Встал пораньше, чтобы снова позировать Мэгги Хэмблинг. Началось плоховато, мы оба нервничали. Однако она постепенно обретала уверенность в себе, рисуя угольной палочкой размером примерно с молочную бутылку. Поразительное орудие. Господи, до чего же трудно неподвижно стоять в течение столь долгого времени. Под конец она включила кассетник, запись
Вечером проработал несколько часов. Продолжил главу, в которой мы возвращаемся в Европу, чтобы посмотреть на отца Майкла Логана, венгерского еврея.
Снова позировал Мэгги. Ей хотелось, чтобы на сей раз я изображал диск-жокея, это более созвучно моему образу, уж не знаю какому, сложившемуся в ее голове. Пока мы продвигались вперед, я сообразил, что этих сеансов ей недостаточно. В мастерской стоит большой черный холст, на котором она хочет написать меня маслом, а времени, чтобы даже подступиться к этому, у нас определенно нет. Я предложил провести еще пару сеансов, она явно обрадовалась. Значит, на следующей неделе.
Вернулся домой — поработать, пока не пришел Ким, чтобы отправиться со мной в «Колизей» на премьеру «Богемы». Позвонила Элен Аткинсон-Вуд[96], спросила, не могу ли я начитать что-нибудь на кассету для юноши, друга ее семьи. Он покалечился, слетев с велосипеда, сейчас в коме. Оказывается, он большой поклонник «Черной Гадюки». Сказала, я могу читать что угодно. И естественно, я обнаружил, что никаких приспособлений для записи у меня здесь нет.
Появился Ким — выглядит хорошо, элегантно, — и мы повлачились на Сент-Мартинз-лейн. Какое разочарование! Постановка ужасная, просто ужасная. Стивен Пимлотт поработал. Управление хором отвратительное, никаких пауз; Ким разозлился, он считает, что это разваливает всю структуру оперы. Он разбирается в таких делах лучше меня, поэтому я поверил ему на слово: без пауз спектакль получился коротким. С другой стороны, я всегда считал эту оперу структурным месивом. Кошмарный Родольфо, едва слышный за оркестром, да и по-английски вещь звучит безобразно. При этом под конец я плакал, как дитя, да и кто бы не заплакал? Видел в театре Мелвина Брэгга{103}: он сбросил около тонны веса и в результате постарел лет на двадцать. Прежняя пухловатость сообщала его облику нечто мальчишеское, почти херувимское, чем он и славился. Присутствовали также Джереми Исаакс[97], Энн Форд, Фрэнк Джонсон и медиахеды в ассортименте. Из театра мы с Кимом пошли в «Плющ». Видели там Гаролда и Антонию, Майка Оккрента (также постаревшего из-за потери веса)[98] и Тима Райса, по счастью, сохранившего прежний вес.
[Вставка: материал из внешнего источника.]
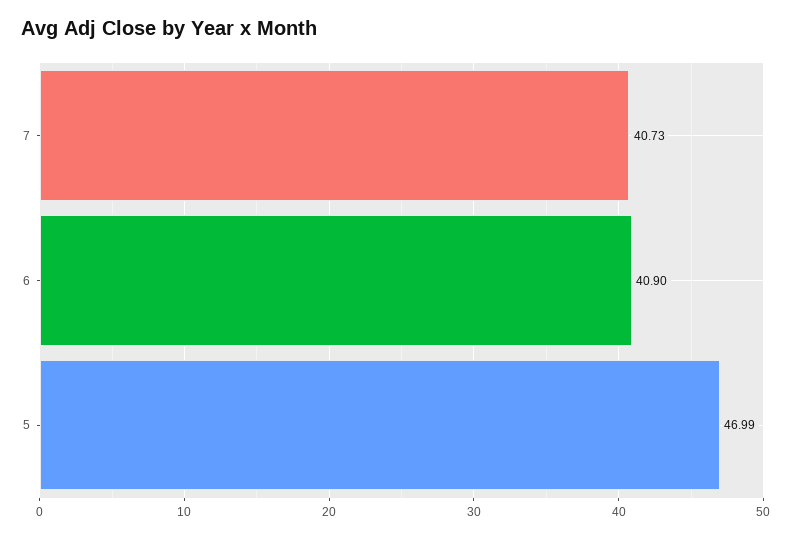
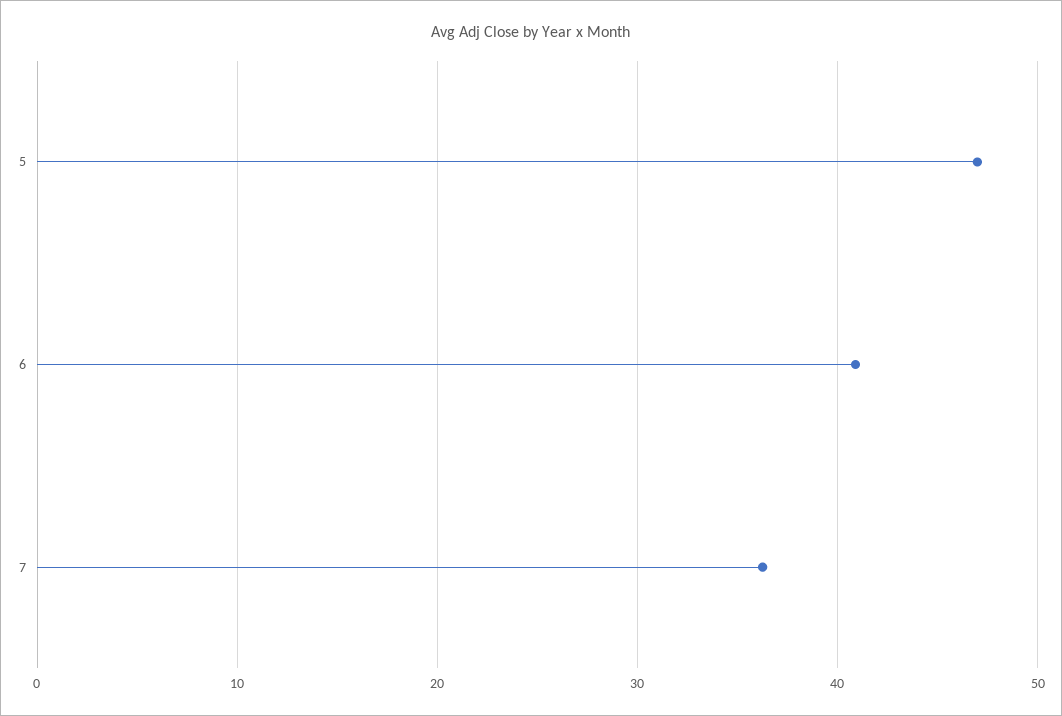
  {
-   "7": 40.73,
+   "7": 36,
    "6": 40.9,
    "5": 46.99
  }

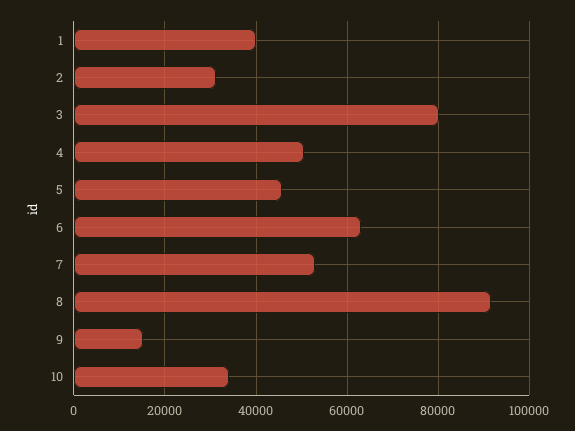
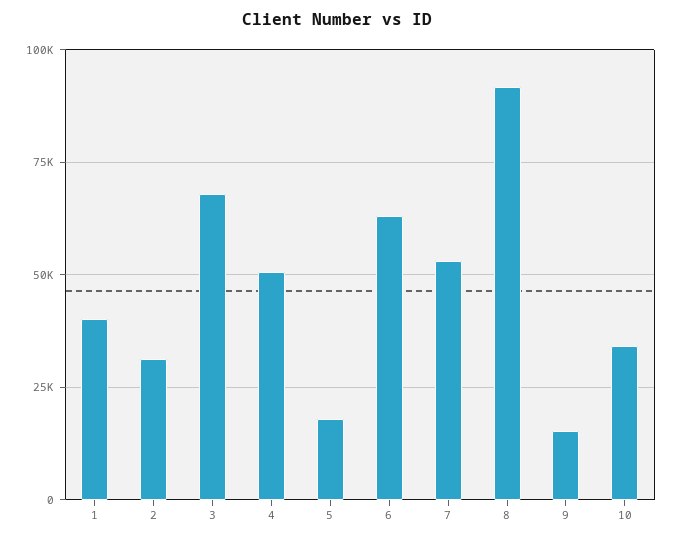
  {
    "1": 40000,
    "2": 32000,
-   "3": 80000,
+   "3": 67500,
    "4": 50000,
-   "5": 46000,
+   "5": 17500,
    "6": 62000,
    "7": 54000,
    "8": 92000,
    "9": 16000,
    "10": 34000
  }

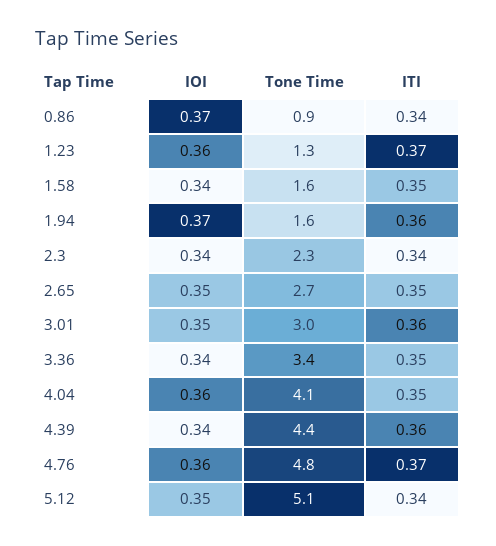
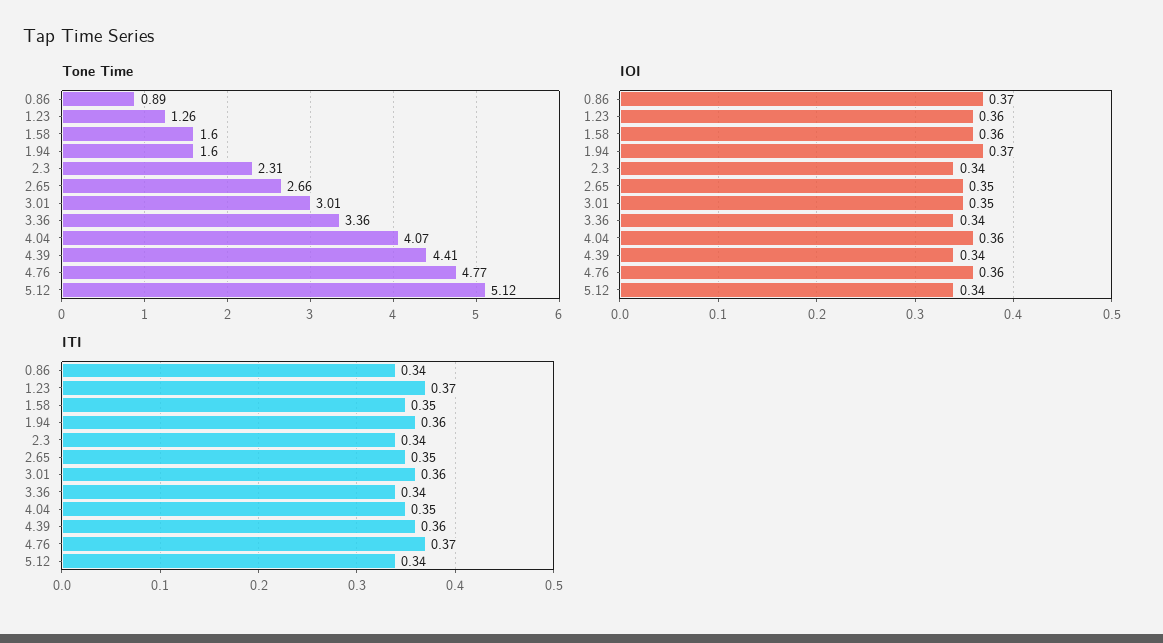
  {
    "IOI": {
      "0.86": 0.37,
      "1.23": 0.36,
-     "1.58": 0.34,
+     "1.58": 0.36,
      "1.94": 0.37,
      "2.3": 0.34,
      "2.65": 0.35,
      "3.01": 0.35,
      "3.36": 0.34,
      "4.04": 0.36,
      "4.39": 0.34,
      "4.76": 0.36,
-     "5.12": 0.35
+     "5.12": 0.34
    },
    "Tone Time": {
      "0.86": 0.89,
      "1.23": 1.26,
      "1.58": 1.6,
      "1.94": 1.6,
      "2.3": 2.31,
      "2.65": 2.66,
      "3.01": 3.01,
      "3.36": 3.36,
      "4.04": 4.07,
      "4.39": 4.41,
      "4.76": 4.77,
      "5.12": 5.12
    },
    "ITI": {
      "0.86": 0.34,
      "1.23": 0.37,
      "1.58": 0.35,
      "1.94": 0.36,
      "2.3": 0.34,
      "2.65": 0.35,
      "3.01": 0.36,
-     "3.36": 0.35,
+     "3.36": 0.34,
      "4.04": 0.35,
      "4.39": 0.36,
      "4.76": 0.37,
      "5.12": 0.34
    }
  }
Домой вернулся как раз ко времени сна.
Сегодня Сью Фристоун! Какое присутствие духа. Последние проверки, распечатка. Она прочла половину, затем мы отправились в «Гринз» проглотить наскоро по паре устриц. Вернулись, чтобы она дочитала до конца. Ей, похоже, понравилось чрезвычайно. Большое облегчение. Замечаний практически никаких. Я поуламывал ее насчет заглавия «Поэзия других», похоже, она начинает склоняться к нему.
В 5.00 поскакал к Лори, чтобы еще раз проинспектировать Ребекку и доставить им мой ингалятор, который Джо и Хью лучше иметь под рукой — учитывая недавнее воспаление легких Джо. Остался на ужин и на «Крепкий орешек 2».
Огорчительное утро — бродил туда-сюда по Риджент-стрит и Мэйфер в поисках магнитофона. Вышел из себя, когда пятеро, не то шестеро продавцов «Уоллес-Хитон» на Бонд-стрит меня попросту проигнорировали. Шум поднимать было нельзя, поскольку они решили бы, что я разобиделся из-за того, «кто я». В конце концов дошел до Оксфорд-стрит, 76, и получил там «Профессиональный Уолкмен “Сони”». Записал для юноши в коме монолог Мелчетта, распечатал для моего лит. агента Энтони Гоффа готовую часть романа и вызвал такси, чтобы отправить пленку и манускрипт. Энтони сказал по телефону, что Сью поет о пока что сделанном мной восторженные песни. НЕ ПОЗВОЛЯЙ ЭТОМУ ОТВЛЕКАТЬ ТЕБЯ, СОСРЕДОТОЧЬСЯ.